The British Medical Association (BMA) has re-affirmed its commitment to the 24-week time limit for abortions, following a vote by its membership.
A strong majority (61%) of members of the BMA voted against a motion to cut the association’s support for the current time limit, from 24 weeks to 20 weeks. Around a third of delegates at the association’s annual conference in Cardiff voted in favour of the motion (32%), while 7% abstained.
The chairman of the BMA’s ethics committee, Dr Tony Calland, said that there was no evidence that the limit should be cut from a medical or scientific viewpoint.
Quoted in the Guardian, Dr Calland said: “There’s recent evidence that once you slip below 23 weeks it’s extremely difficult to ensure that the child survives.
“It’s a difficult issue but we have got to a position where it works. I would ask you not to change BMA policy on this issue. It’s already where it should be, based on the evidence.”

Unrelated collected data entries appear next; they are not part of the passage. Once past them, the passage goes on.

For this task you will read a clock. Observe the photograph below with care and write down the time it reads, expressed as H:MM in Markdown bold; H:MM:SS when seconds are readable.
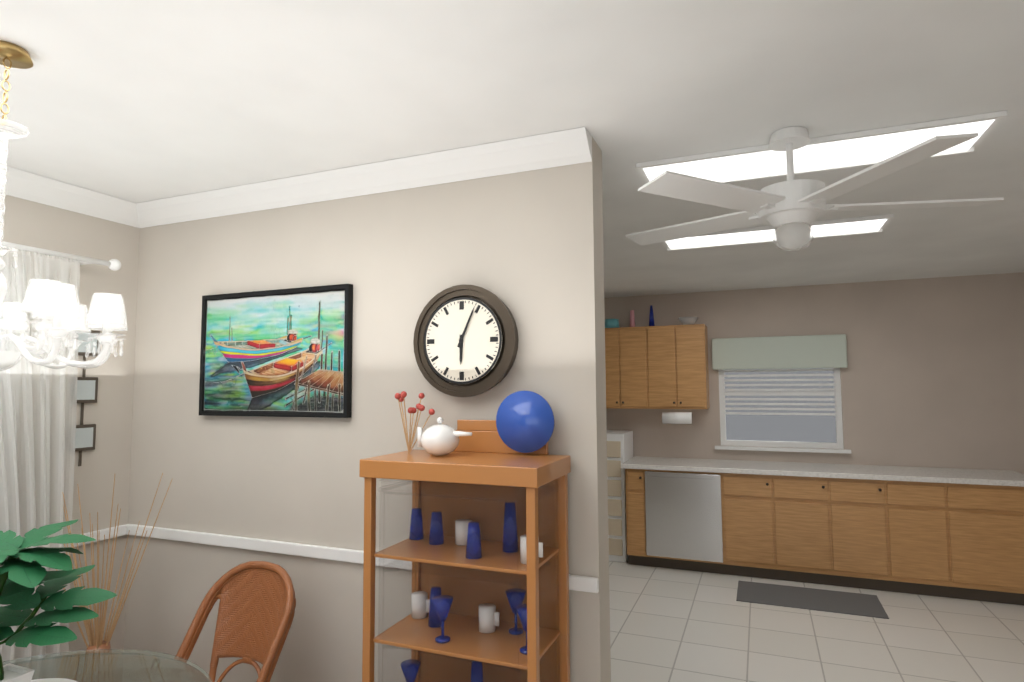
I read **6:04**
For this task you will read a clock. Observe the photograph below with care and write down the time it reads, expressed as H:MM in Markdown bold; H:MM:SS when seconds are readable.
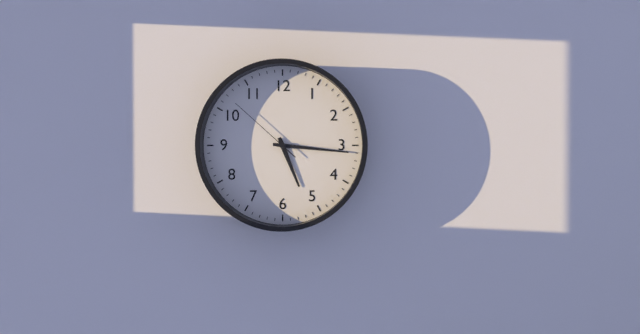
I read **5:16:52**
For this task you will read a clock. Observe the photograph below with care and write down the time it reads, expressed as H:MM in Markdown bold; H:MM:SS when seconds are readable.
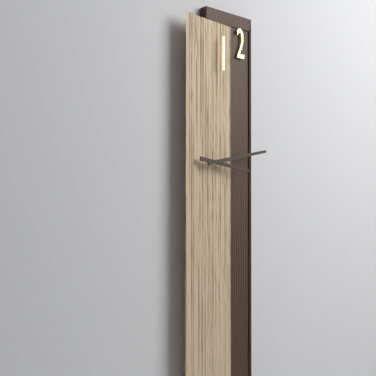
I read **3:13**
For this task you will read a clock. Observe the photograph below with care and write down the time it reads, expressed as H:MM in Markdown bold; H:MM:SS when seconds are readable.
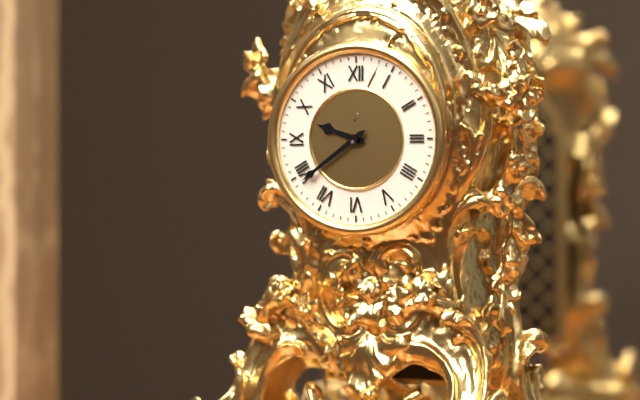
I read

The BMA chairman, Dr Hamish Meldrum, called the motion “badly drafted” and urged delegates to reject it.
The motion’s rejection by the BMA’s members is heartening news for supporters of the pro-choice movement. However, the fact that the motion was brought at all – and that nearly a third of delegates voted in favour of it – is a reminder of the need for vigilance on the subject of abortion rights, in order to stop any erosion in the range of options currently available.